Wednesday, January 20, 2010

We All Need a Little Help From Our Friends

I was asked recently by a colleague to write a newsletter article on Geriatric Care Management, and I realized this is a topic I haven't even written about here. So, not only did I get a newsletter article out on the topic, I also have a blog post.

My colleague, Zanda Hilger, is a busy, busy lady who does lots of teaching, counseling and consulting on aging issues here in Fort Worth. She has a website,, that is full of information. I encourage everyone to go check it out. And like me, Zanda is a caregiver, so she "gets it".

Being a caregiver is hard work. There is no other way to say it. Many of the people I see on a daily basis have jobs, spouses, children, and now they have the worry of having to provide increasing amounts of time devoted to parents or grandparents whose health is failing, who are functionally able to do less, and who need more and more assistance. It’s no wonder so many caregivers are fatigued and depressed and overwhelmed.

Sadly, little in our current health care delivery system is designed to make caring for older adults easy. Services are sporadic, care is fragmented, and it can feel like you need a PhD in bureaucratese to understand an insurance explanation of benefits.

For some, the assistance of a geriatric care manager (GCM) can be a life saver. A professional Geriatric Care Manager is someone who helps families who are caring for older relatives. GCMs can be especially helpful if the caregiver lives in another city or state from the family member needing help.
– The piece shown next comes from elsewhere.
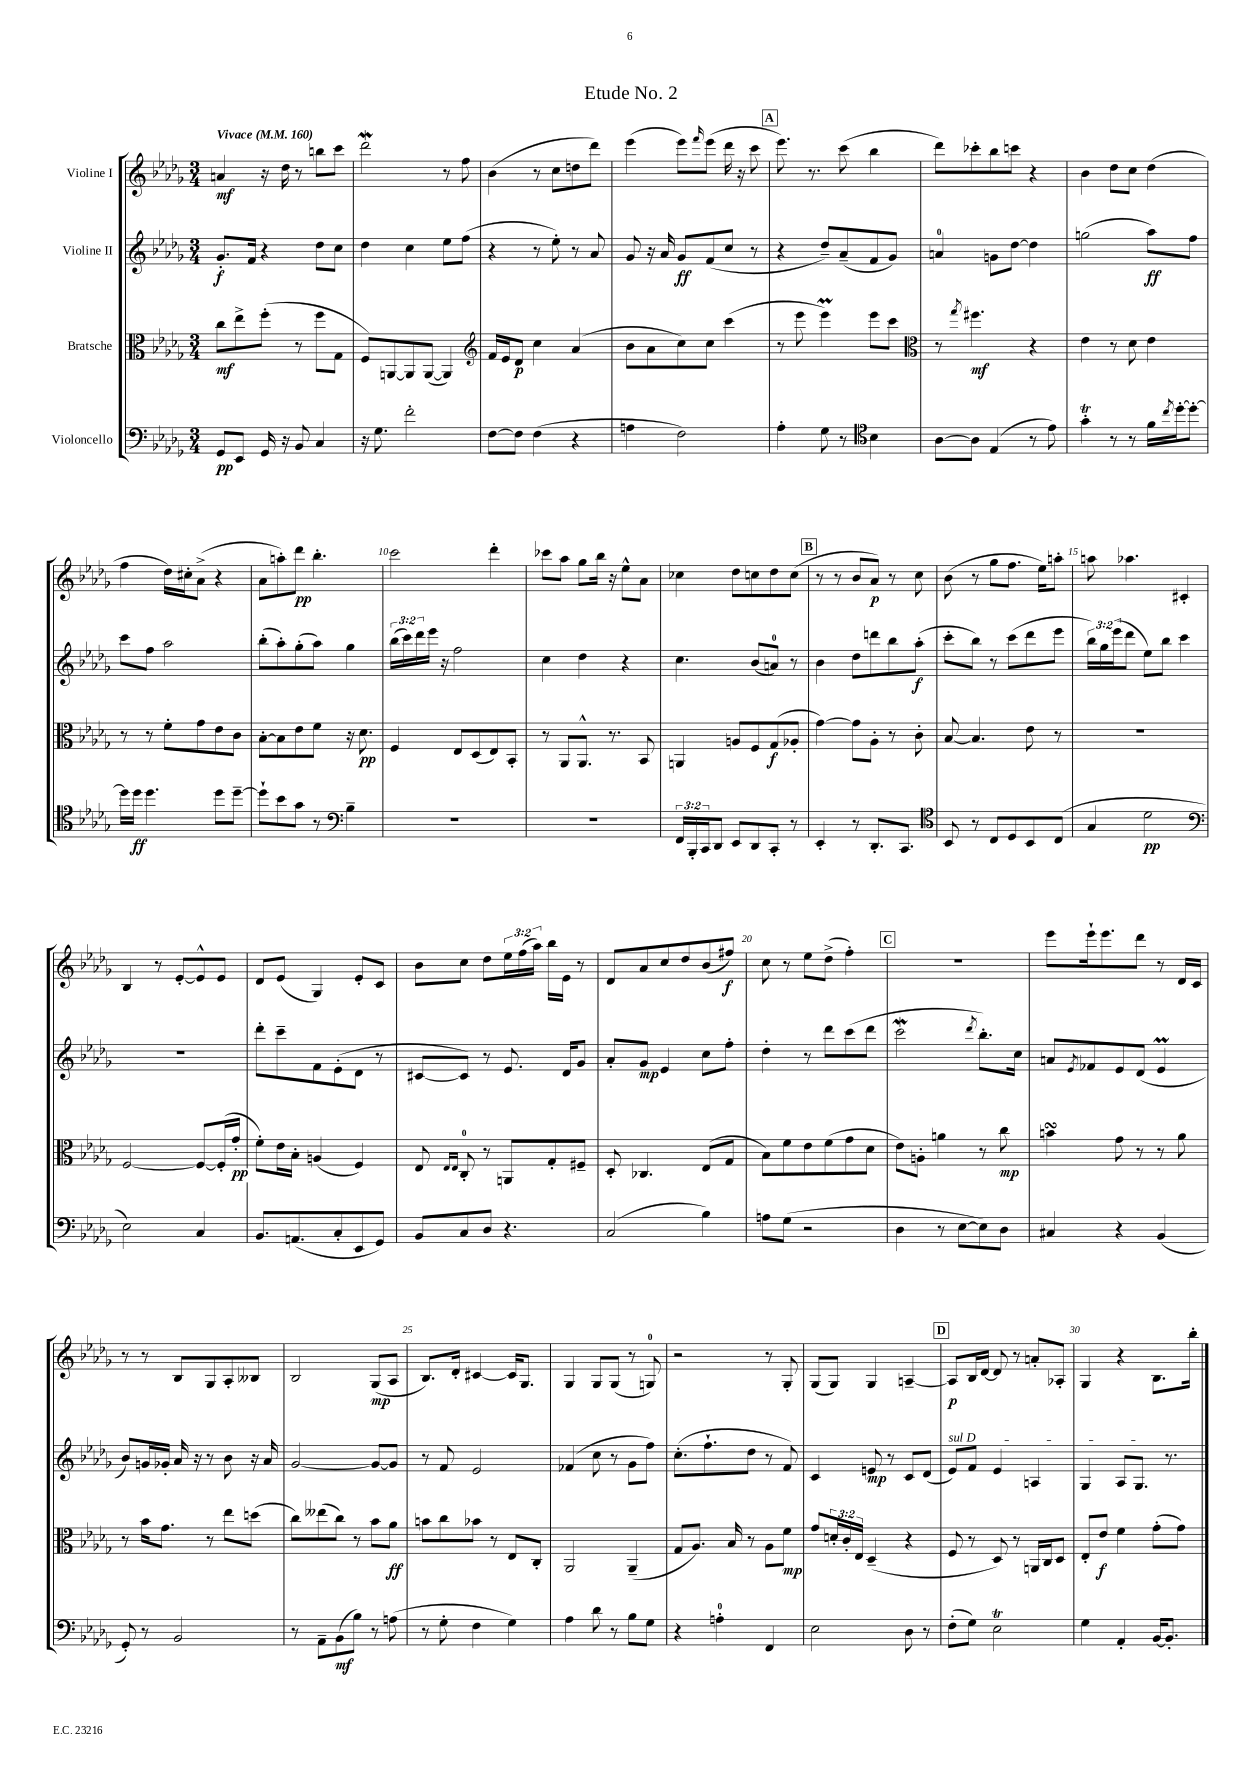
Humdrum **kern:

Many GCMs are trained and experienced in any of several fields related to care management, including nursing, gerontology, social work, or psychology, with a specialized focus on aging and elder care.

Unfortunately, most services provided by Geriatric Care Managers have to be paid out of pocket and can average $75.00 per hour. Medicare and Medicaid do not cover care management services. Some long term care insurance policies do provide some coverage, so be sure to explore that if your loved one has this type of policy.

Some of the services a GCM can provide include:

  • Conducting care-planning assessments to identify problems and to provide solutions.
  • Screen, arrange, and monitor in-home help or other services, including assistance in hiring a qualified caregiver for home care.
  • Provide short- or long-term eldercare assistance for those engaged in local or long distance caregiving.
  • Review financial, legal, or medical issues and offer referrals to geriatric specialists.
  • Provide crisis intervention.
  • Act as a liaison to families at a distance, overseeing care, and quickly alerting families to problems – especially important when families are engaged in long distance caregiving for a loved one.
  • Assist with moving an older person to or from a retirement complex, assisted care home, or nursing home.
  • Provide consumer education and advocacy.
  • Offer eldercare counseling and support.

When talking to a GCM, there are some questions to be sure and ask:

  • What are your professional credentials?
  • Are you licensed in your profession?
  • Are you a member of the National Association of Professional Geriatric Care Managers?
  • How long have you been providing care management services?
  • Are you available for emergencies?
  • Does your company also provide home care services?
  • How do you communicate information to me?
  • What are your fees? (These should be provided to the consumer/responsible party in writing prior to services starting.)
  • Can you provide me with references?

Finding and hiring a care manager can make the hard work of being a caregiver a little less so. A care manager can be there to help understand the medical complexities so you can make informed decisions. They can help unravel insurance. Care managers will be connected to many service providers in your community, and they will be able to do a lot of the leg work and research so you can find the best care available for your loved one.